Presidente do STF alerta para escalada da violência contra mulheres no Brasil
Fachin cita dados de feminicídio e estupros e diz que país vive cenário ‘estarrecedor’

O presidente do STF (Supremo Tribunal Federal), ministro Edson Fachin, abriu a sessão plenária desta quarta-feira (3) com um alerta sobre a escalada da violência contra mulheres e meninas no Brasil. Em um pronunciamento duro, Fachin afirmou que o Poder Judiciário vê com “profunda preocupação” os episódios recentes de agressões, feminicídios e violência sexual registrados no país.
O discurso foi acompanhado de uma nota oficial da Presidência do STF e do CNJ (Conselho Nacional de Justiça), que reforça o compromisso das instituições com a proteção da vida das mulheres, a responsabilização dos agressores e o acolhimento das vítimas e de suas famílias.
Violência crescente e dados alarmantes
Fachin citou levantamentos recentes discutidos no XIX Encontro Nacional do Poder Judiciário, em Florianópolis (SC) estado onde um feminicídio brutal ocorrido nos últimos dias reacendeu o debate público.

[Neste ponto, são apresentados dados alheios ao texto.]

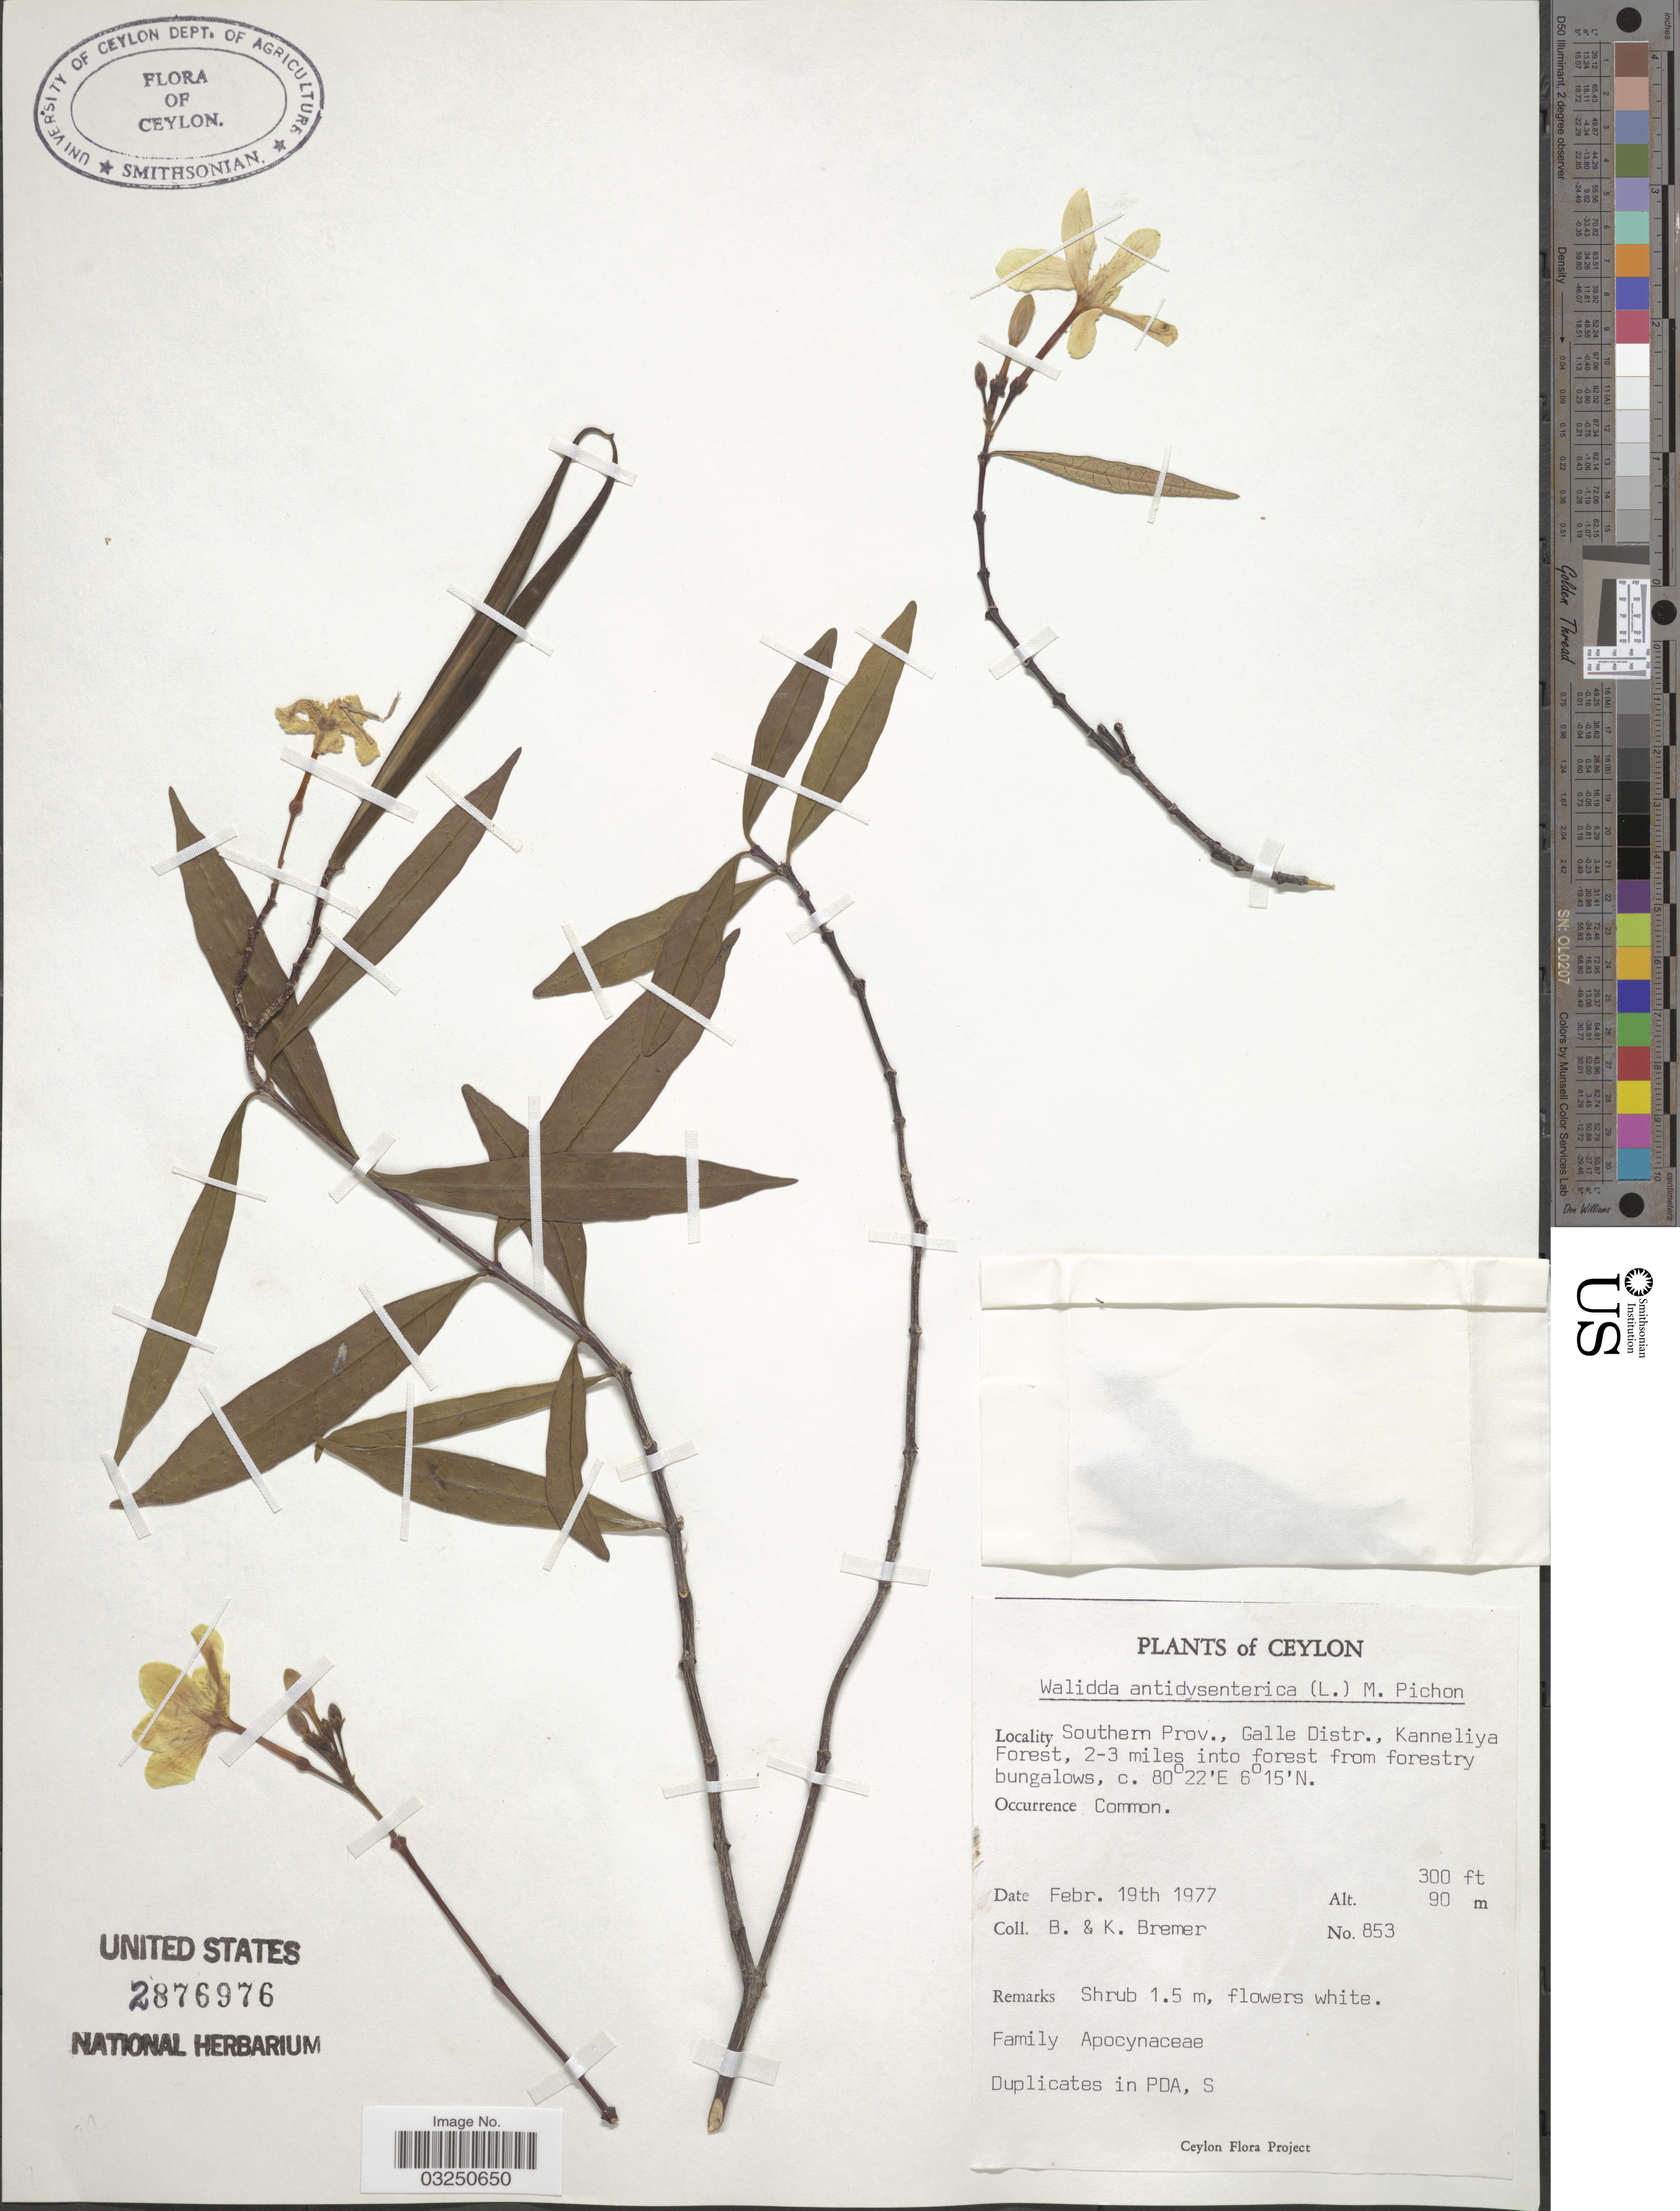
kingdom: Plantae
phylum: Tracheophyta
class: Magnoliopsida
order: Gentianales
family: Apocynaceae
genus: Wrightia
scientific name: Wrightia antidysenterica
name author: (L.) R. Br.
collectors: B. Bremer & K. Bremer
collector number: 853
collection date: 1977-02-19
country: Sri Lanka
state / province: Southern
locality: Ceylon. Galle Distr., Kanneliya Forest, 2-3 miles into forest from forestry bungalows.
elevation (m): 91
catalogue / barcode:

A nota destaca que mulheres e meninas brasileiras “têm medo de sair de casa e não voltar”, enquanto outras não se sentem seguras nem no ambiente de trabalho ou dentro da própria residência, onde ocorre a maior parte das agressões.
Os números apresentados são considerados “estarrecedores”:
- 1.450 feminicídios registrados em 2024, segundo o Raseam (Relatório Anual Socioeconômico da Mulher) de 2025.
- 2.485 homicídios dolosos e lesões corporais seguidas de morte contra mulheres no mesmo período.
Mesmo com queda de 5,07% em relação a 2023, o feminicídio permanece em patamar “intoleravelmente elevado”.
- 71.892 casos de estupro contra meninas e mulheres em 2024, 196 por dia. A maioria das vítimas tem até 13 anos.
- 60,4% das mulheres adultas vítimas de violência eram pretas ou pardas, revelando o recorte racial da vulnerabilidade.
A Justiça julgou 6.066 processos de feminicídio e decidiu 869,5 mil pedidos de medidas protetivas, com 92% de concessão imediata.
O STF ressalta que esses números representam apenas a parte visível de um cenário marcado pela subnotificação e pela invisibilidade de violências física, psicológica, sexual, institucional e simbólica.
Compromissos do Judiciário
O documento lido por Fachin lista cinco compromissos centrais:
- Repúdio absoluto a qualquer forma de violência contra a mulher, especialmente feminicídio e crimes sexuais.
- Aplicação rigorosa da legislação que pune crimes de gênero, com base na dignidade da pessoa humana e na igualdade de direitos.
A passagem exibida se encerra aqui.